Stored data entries:
++++++
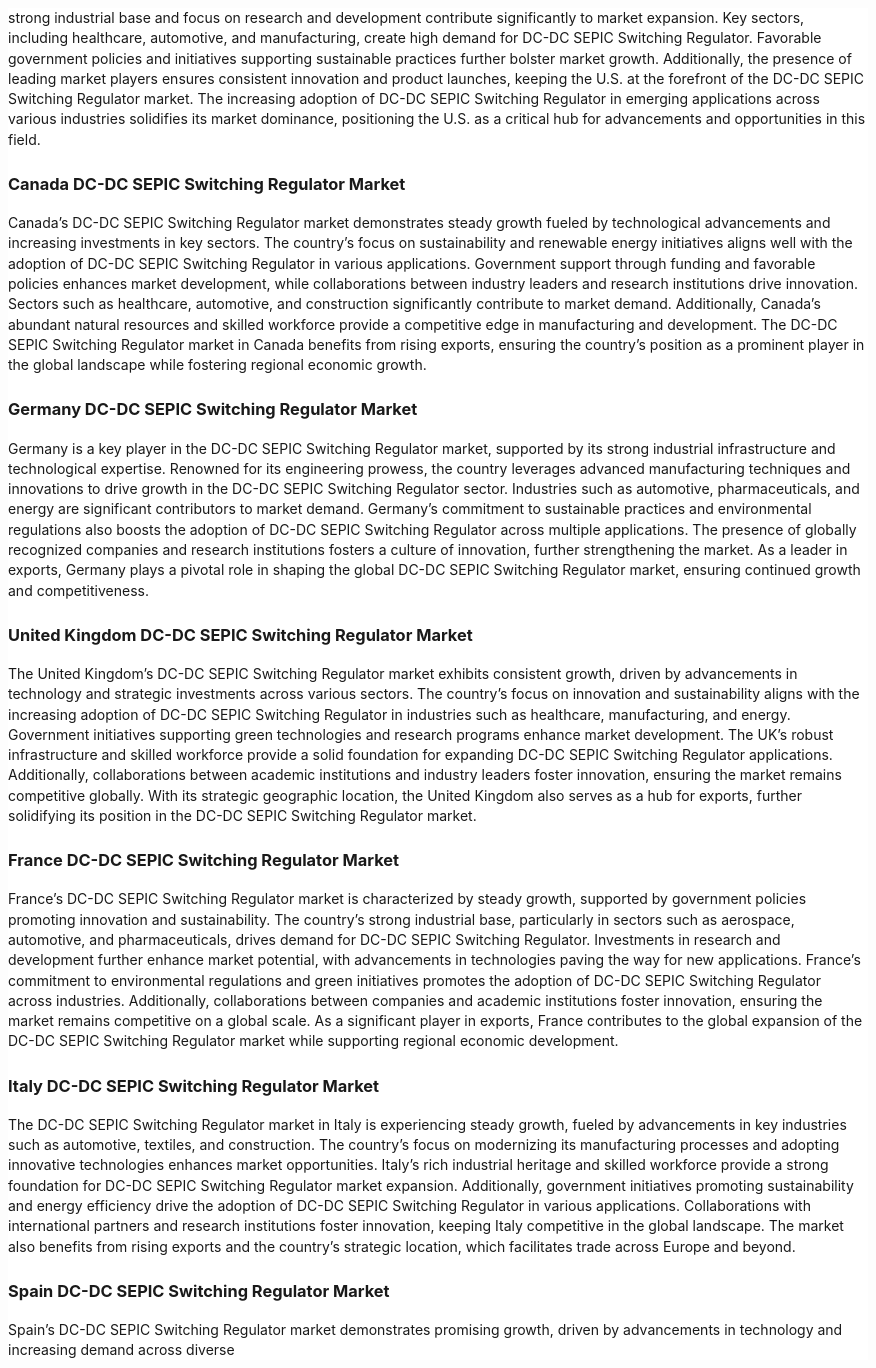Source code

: strong industrial base and focus on research and development contribute significantly to market expansion. Key sectors, including healthcare, automotive, and manufacturing, create high demand for DC-DC SEPIC Switching Regulator. Favorable government policies and initiatives supporting sustainable practices further bolster market growth. Additionally, the presence of leading market players ensures consistent innovation and product launches, keeping the U.S. at the forefront of the DC-DC SEPIC Switching Regulator market. The increasing adoption of DC-DC SEPIC Switching Regulator in emerging applications across various industries solidifies its market dominance, positioning the U.S. as a critical hub for advancements and opportunities in this field.</p><h3>Canada DC-DC SEPIC Switching Regulator Market</h3><p>Canada&rsquo;s DC-DC SEPIC Switching Regulator market demonstrates steady growth fueled by technological advancements and increasing investments in key sectors. The country&rsquo;s focus on sustainability and renewable energy initiatives aligns well with the adoption of DC-DC SEPIC Switching Regulator in various applications. Government support through funding and favorable policies enhances market development, while collaborations between industry leaders and research institutions drive innovation. Sectors such as healthcare, automotive, and construction significantly contribute to market demand. Additionally, Canada&rsquo;s abundant natural resources and skilled workforce provide a competitive edge in manufacturing and development. The DC-DC SEPIC Switching Regulator market in Canada benefits from rising exports, ensuring the country&rsquo;s position as a prominent player in the global landscape while fostering regional economic growth.</p><h3>Germany DC-DC SEPIC Switching Regulator Market</h3><p>Germany is a key player in the DC-DC SEPIC Switching Regulator market, supported by its strong industrial infrastructure and technological expertise. Renowned for its engineering prowess, the country leverages advanced manufacturing techniques and innovations to drive growth in the DC-DC SEPIC Switching Regulator sector. Industries such as automotive, pharmaceuticals, and energy are significant contributors to market demand. Germany&rsquo;s commitment to sustainable practices and environmental regulations also boosts the adoption of DC-DC SEPIC Switching Regulator across multiple applications. The presence of globally recognized companies and research institutions fosters a culture of innovation, further strengthening the market. As a leader in exports, Germany plays a pivotal role in shaping the global DC-DC SEPIC Switching Regulator market, ensuring continued growth and competitiveness.</p><h3>United Kingdom DC-DC SEPIC Switching Regulator Market</h3><p>The United Kingdom&rsquo;s DC-DC SEPIC Switching Regulator market exhibits consistent growth, driven by advancements in technology and strategic investments across various sectors. The country&rsquo;s focus on innovation and sustainability aligns with the increasing adoption of DC-DC SEPIC Switching Regulator in industries such as healthcare, manufacturing, and energy. Government initiatives supporting green technologies and research programs enhance market development. The UK&rsquo;s robust infrastructure and skilled workforce provide a solid foundation for expanding DC-DC SEPIC Switching Regulator applications. Additionally, collaborations between academic institutions and industry leaders foster innovation, ensuring the market remains competitive globally. With its strategic geographic location, the United Kingdom also serves as a hub for exports, further solidifying its position in the DC-DC SEPIC Switching Regulator market.</p><h3>France DC-DC SEPIC Switching Regulator Market</h3><p>France&rsquo;s DC-DC SEPIC Switching Regulator market is characterized by steady growth, supported by government policies promoting innovation and sustainability. The country&rsquo;s strong industrial base, particularly in sectors such as aerospace, automotive, and pharmaceuticals, drives demand for DC-DC SEPIC Switching Regulator. Investments in research and development further enhance market potential, with advancements in technologies paving the way for new applications. France&rsquo;s commitment to environmental regulations and green initiatives promotes the adoption of DC-DC SEPIC Switching Regulator across industries. Additionally, collaborations between companies and academic institutions foster innovation, ensuring the market remains competitive on a global scale. As a significant player in exports, France contributes to the global expansion of the DC-DC SEPIC Switching Regulator market while supporting regional economic development.</p><h3>Italy DC-DC SEPIC Switching Regulator Market</h3><p>The DC-DC SEPIC Switching Regulator market in Italy is experiencing steady growth, fueled by advancements in key industries such as automotive, textiles, and construction. The country&rsquo;s focus on modernizing its manufacturing processes and adopting innovative technologies enhances market opportunities. Italy&rsquo;s rich industrial heritage and skilled workforce provide a strong foundation for DC-DC SEPIC Switching Regulator market expansion. Additionally, government initiatives promoting sustainability and energy efficiency drive the adoption of DC-DC SEPIC Switching Regulator in various applications. Collaborations with international partners and research institutions foster innovation, keeping Italy competitive in the global landscape. The market also benefits from rising exports and the country&rsquo;s strategic location, which facilitates trade across Europe and beyond.</p><h3>Spain DC-DC SEPIC Switching Regulator Market</h3><p>Spain&rsquo;s DC-DC SEPIC Switching Regulator market demonstrates promising growth, driven by advancements in technology and increasing demand across diverse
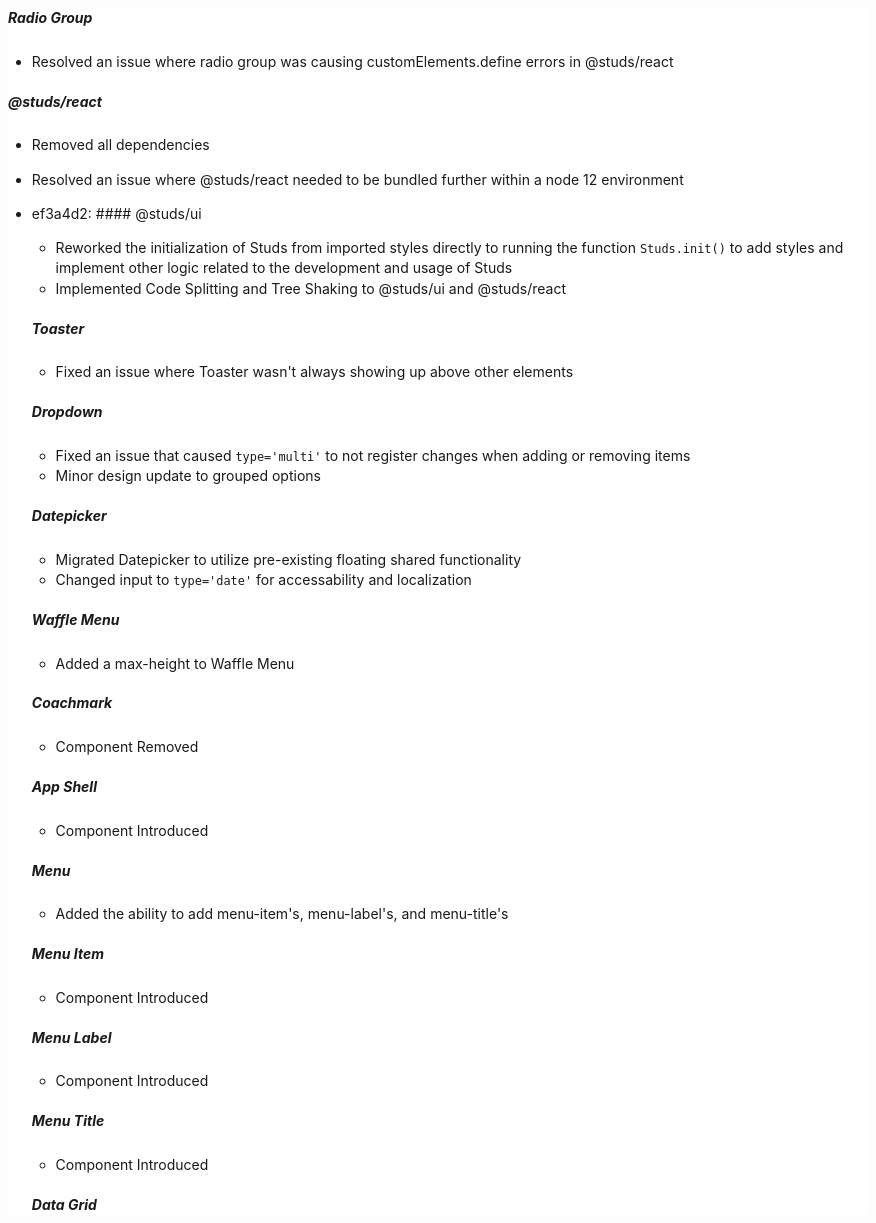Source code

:   ##### Radio Group

  - Resolved an issue where radio group was causing customElements.define errors in @studs/react

  ##### @studs/react

  - Removed all dependencies
  - Resolved an issue where @studs/react needed to be bundled further within a node 12 environment

- ef3a4d2: #### @studs/ui

  - Reworked the initialization of Studs from imported styles directly to running the function `Studs.init()` to add styles and implement other logic related to the development and usage of Studs
  - Implemented Code Splitting and Tree Shaking to @studs/ui and @studs/react

  ##### Toaster

  - Fixed an issue where Toaster wasn't always showing up above other elements

  ##### Dropdown

  - Fixed an issue that caused `type='multi'` to not register changes when adding or removing items
  - Minor design update to grouped options

  ##### Datepicker

  - Migrated Datepicker to utilize pre-existing floating shared functionality
  - Changed input to `type='date'` for accessability and localization

  ##### Waffle Menu

  - Added a max-height to Waffle Menu

  ##### Coachmark

  - Component Removed

  ##### App Shell

  - Component Introduced

  ##### Menu

  - Added the ability to add menu-item's, menu-label's, and menu-title's

  ##### Menu Item

  - Component Introduced

  ##### Menu Label

  - Component Introduced

  ##### Menu Title

  - Component Introduced

  ##### Data Grid
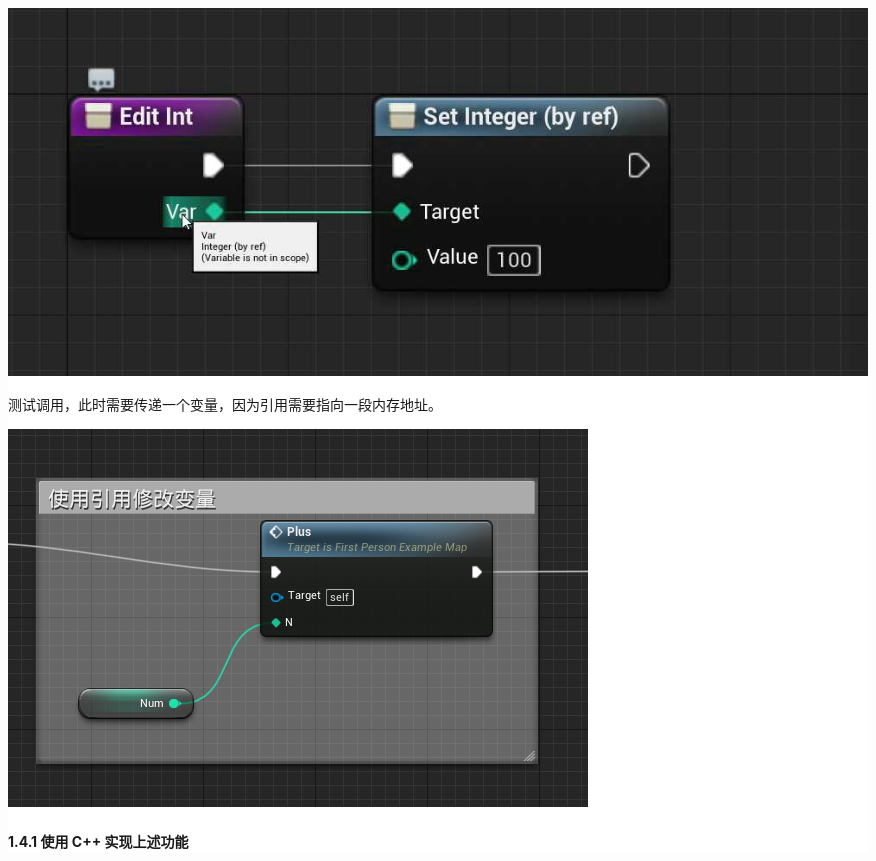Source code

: ![image-20200610101540734](../images/image-20200610101540734.png)

测试调用，此时需要传递一个变量，因为引用需要指向一段内存地址。

![image-20200610102435604](../images/image-20200610102435604.png)

#### 1.4.1 使用 C++ 实现上述功能
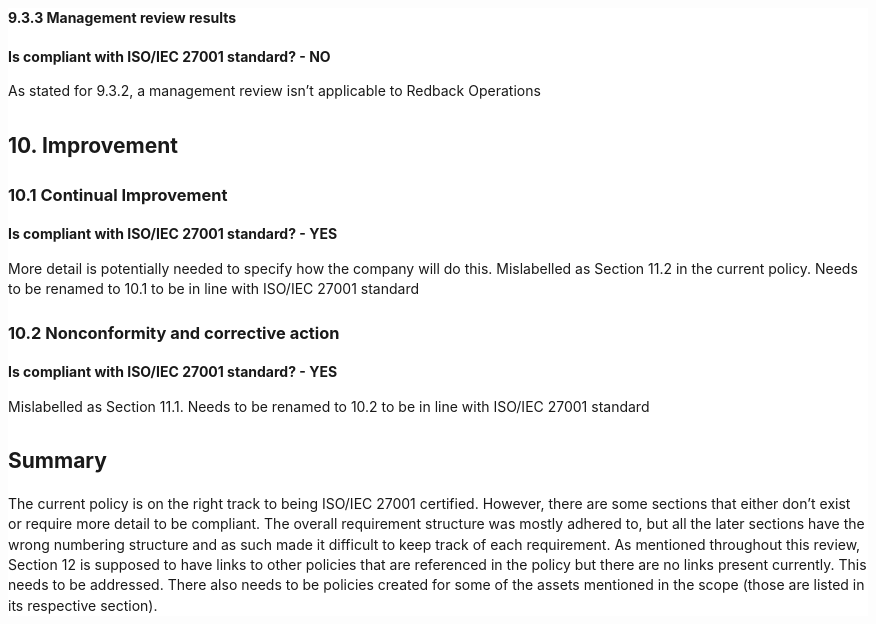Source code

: #### 9.3.3 Management review results

**Is compliant with ISO/IEC 27001 standard? - NO**

As stated for 9.3.2, a management review isn’t applicable to Redback Operations


## 10. Improvement


### 10.1 Continual Improvement

**Is compliant with ISO/IEC 27001 standard? - YES**

More detail is potentially needed to specify how the company will do this. Mislabelled as Section 11.2 in the current policy.  Needs to be renamed to 10.1 to be in line with ISO/IEC 27001 standard  


### 10.2 Nonconformity and corrective action

**Is compliant with ISO/IEC 27001 standard? - YES**

Mislabelled as Section 11.1.  Needs to be renamed to 10.2 to be in line with ISO/IEC 27001 standard


## Summary

The current policy is on the right track to being ISO/IEC 27001 certified. However, there are some sections that either don’t exist or require more detail to be compliant. The overall requirement structure was mostly adhered to, but all the later sections have the wrong numbering structure and as such made it difficult to keep track of each requirement. As mentioned throughout this review, Section 12 is supposed to have links to other policies that are referenced in the policy but there are no links present currently. This needs to be addressed. There also needs to be policies created for some of the assets mentioned in the scope (those are listed in its respective section). 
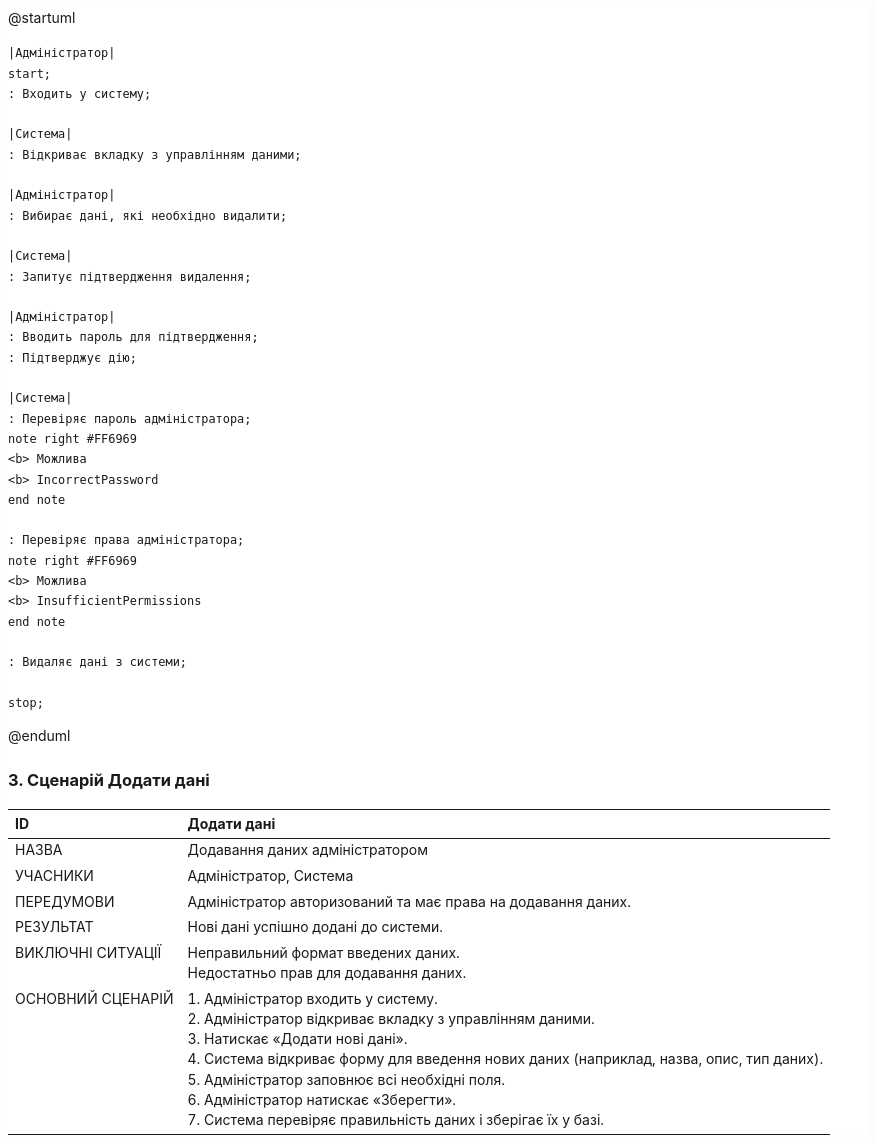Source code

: @startuml

    |Адміністратор|
    start;
    : Входить у систему;
    
    |Система|
    : Відкриває вкладку з управлінням даними;
    
    |Адміністратор|
    : Вибирає дані, які необхідно видалити;
    
    |Система|
    : Запитує підтвердження видалення;
    
    |Адміністратор|
    : Вводить пароль для підтвердження;
    : Підтверджує дію;
    
    |Система|
    : Перевіряє пароль адміністратора;
    note right #FF6969
    <b> Можлива
    <b> IncorrectPassword
    end note
    
    : Перевіряє права адміністратора;
    note right #FF6969
    <b> Можлива
    <b> InsufficientPermissions
    end note
    
    : Видаляє дані з системи;
    
    stop;

@enduml


### 3. Сценарій Додати дані

| ID |	<span id="AddData">Додати дані</span> |
| :------------- | :------------- |
| НАЗВА |	Додавання даних адміністратором |
| УЧАСНИКИ |	Адміністратор, Система |
| ПЕРЕДУМОВИ |	Адміністратор авторизований та має права на додавання даних. |
| РЕЗУЛЬТАТ	| Нові дані успішно додані до системи. |
| ВИКЛЮЧНІ СИТУАЦІЇ |	Неправильний формат введених даних.<br/> Недостатньо прав для додавання даних. |
| ОСНОВНИЙ СЦЕНАРІЙ	| 1. Адміністратор входить у систему.<br/> 2. Адміністратор відкриває вкладку з управлінням даними.<br/> 3. Натискає «Додати нові дані».<br/> 4. Система відкриває форму для введення нових даних (наприклад, назва, опис, тип даних).<br/> 5. Адміністратор заповнює всі необхідні поля.<br/> 6. Адміністратор натискає «Зберегти».<br/> 7. Система перевіряє правильність даних і зберігає їх у базі. |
++++++
Brief:
Search the lines above for the string "images" and copy each line that has it.

Answer below:
: ![image-20200610101540734](../images/image-20200610101540734.png)
![image-20200610102435604](../images/image-20200610102435604.png)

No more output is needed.